Task requirements ▸ Leave out all images and set down the records exactly as given.

**********

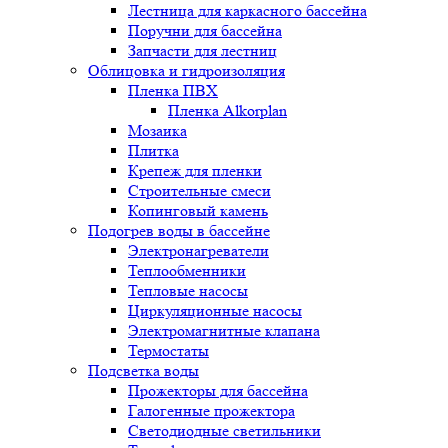
Лестница для каркасного бассейна
Поручни для бассейна
Запчасти для лестниц
Облицовка и гидроизоляция
Пленка ПВХ
Пленка Alkorplan
Мозаика
Плитка
Крепеж для пленки
Строительные смеси
Копинговый камень
Подогрев воды в бассейне
Электронагреватели
Теплообменники
Тепловые насосы
Циркуляционные насосы
Электромагнитные клапана
Термостаты
Подсветка воды
Прожекторы для бассейна
Галогенные прожектора
Светодиодные светильники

**********

Output of the exercise ▸
Лестница для каркасного бассейна
Поручни для бассейна
Запчасти для лестниц
Облицовка и гидроизоляция
Пленка ПВХ
Пленка Alkorplan
Мозаика
Плитка
Крепеж для пленки
Строительные смеси
Копинговый камень
Подогрев воды в бассейне
Электронагреватели
Теплообменники
Тепловые насосы
Циркуляционные насосы
Электромагнитные клапана
Термостаты
Подсветка воды
Прожекторы для бассейна
Галогенные прожектора
Светодиодные светильники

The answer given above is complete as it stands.